THE Government has allocated £1 million to address the priorities identified in a report by the Task Force on Violence Against Women which has outlined a national strategy on the problem.
Recommendations include the provision of operating costs and seed funding for new women's refuges and the extension of the national help line, operated by Women's Aid, to a 24 hour, seven day a week service.
There will be in service training of service providers including nurses, gardai, refuge workers, counsellors, GPs and other health care workers.
It will help provide in service training for community based supports, including personal development opportunities.
It also proposes developing, monitoring and evaluating intervention programmes for men who assault their wives.
Funding is expected to increase access to accredited counselling services in each health board area for women and their children who cannot afford such services.
Other priorities from the 100 recommendations include the publication and distribution of information packs and leaflets, and core funding for Coolock Community Law Centre for a pilot project providing a dedicated legal service on domestic violence linked to a refuge.

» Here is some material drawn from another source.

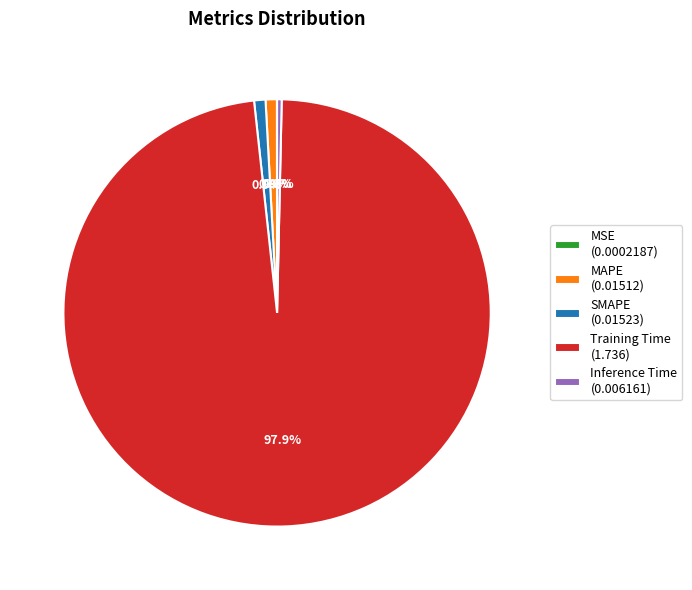

Is it true that Inference Time is 0% of the pie?

True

The Tanaiste, Mr Spring, welcomed the report and said violence against women was an issue for both genders. There was a need to ensure that society did not minimise the seriousness of violence in the family generally or perpetrated by a woman's husband or partner, he said.
The report set out a national strategy on violence against women, he said. It provided a framework for coordinating the work of health boards, the Garda and other public agencies with those of voluntary organisations.
The Government, he said, endorsed the findings of the task force and had asked for an examination of the recommendations in detail with a view to implementing them.
He announced the setting up of a National Steering Committee and Regional Planning Committees to ensure that violence remained on the agenda and that women could find support, advice and assistance in their own localities.
The Minister of State at the office of the Tanaiste, Ms Eithne Fitzgerald, said the overriding concern of the task force was the personal safety of women. The policies were aimed at ensuring that official Garda policy, which was to arrest the offender, was fully understood and operated consistently in every station in the State.
The task force also wanted to ensure that an assaulted woman could remain in her home with her children and could be confident the law would guarantee they lived safely in their own homes.
She said the report has recommended additional refuges be built in west Dublin, south Leinster, in Mayo and in the Border area.
"Breaking the silence around domestic violence is not easy and it is important that when women disclose what is happening they are listened to and believed and that the public services are in a position to offer practical help and an assurance of safety."